Sunday, 23 June

Organised Labour in tune with Cheddar's sea dredging ambition, says Ghana not leveraging plentiful God-given water sources


Organised Labour has said Ghana is blessed with many water sources that could be leveraged for industrial and heavy-duty transportation purposes but has not explored that potential.

Clarifying a promise by independent presidential aspirant Nana Bediako (Cheddar) founder of the New Force, to dredge the sea to Kumasi for such purposes, Secretary-General of the TUC, Dr. Anthony Yaw Baah, at a meeting with the aspirant, said: "If you look at the river systems, when you dredge the Pra, Tano, Bia and the rest, it easily links to Cape Coast.

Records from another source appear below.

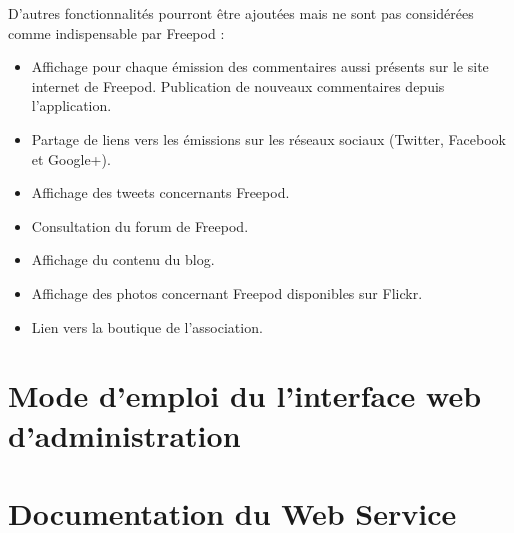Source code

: \documentclass[11pt, french]{report}
\begin{document}
D’autres fonctionnalités pourront être ajoutées mais ne sont pas considérées comme indispensable par Freepod :
\begin{itemize}
\item Affichage pour chaque émission des commentaires aussi présents sur le site internet de Freepod. Publication de nouveaux commentaires depuis l’application.
\item Partage de liens vers les émissions sur les réseaux sociaux (Twitter, Facebook et Google+).
\item Affichage des tweets concernants Freepod.
\item Consultation du forum de Freepod.
\item Affichage du contenu du blog.
\item Affichage des photos concernant Freepod disponibles sur Flickr.
\item Lien vers la boutique de l’association.
\end{itemize}

\chapter{Mode d'emploi du l'interface web d'administration}




\chapter{Documentation du Web Service}





\nocite{*}

\end{document}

And his [Cheddar] point was that why should we use our roads to cart things?" 

"We can actually use our river systems, once we dredge properly, the vessels can use it, and they can transport it from Accra to the North", Dr Baah explained.

He added: “God has given us a huge river that we are not using because many people don’t really understand that policy.”

In March this year, the New Force leader outlined his ambitious vision for the Ashanti Region during a radio interview.

Also referred to as Freedom Jacob Caesar, the business magnate aims to open Ghana’s Eastern and Western Corridors to facilitate trade.

He told Kojo Marfo on Abusua Nkomo on Abusua 96.5 FM in Kumasi that his sea-dredging vision was inspired by other countries who have built maritime transport routes inland which are serving their transportation needs.

He cited Dubai's transformation from a desert to having access to the sea as an example.

Mr Bediako envisions dredging the sea to the Ashanti Region, enabling ships to dock in Kumasi.

“I have travelled far and wide”, he intimated, noting: “I have seen many countries do that”, citing: “Even Dubai, which was a typical desert, now has the sea”.

“That is the kind of vision I have for the Ashanti Region. When we dredge the sea to the region, ships can dock in Kumasi,” he said.

Questioning the efficiency of transporting goods by road, Mr Bediako highlighted the potential of sea transport to expedite import and export processes for the region.

He advocated the development of infrastructure, including rail and sea routes, to enhance trade efficiency.

“We are in the year 2024. This is not a time for people to be driving containers one by one from the Tema Harbour to Kumasi over a six-hour journey; by the time one container gets here, half of its content is either broken or gone bad. If you had the rails or sea, in one hour, 500 containers would be here. You can also ship out 500 containers in the same fashion”, he demonstrated, outlining: “I want to open up the Eastern and Western Corridor infrastructure, I want to build power stations, energy stations. I want to connect the gas. I want to create industries and bring technology”.

Furthermore, Mr Bediako called for a shift towards value addition and local manufacturing, urging Ghana to harness its resources for producing electronic gadgets and other goods.

He emphasised the importance of industrialisation and cited his experience in establishing an industrial park named Petronia.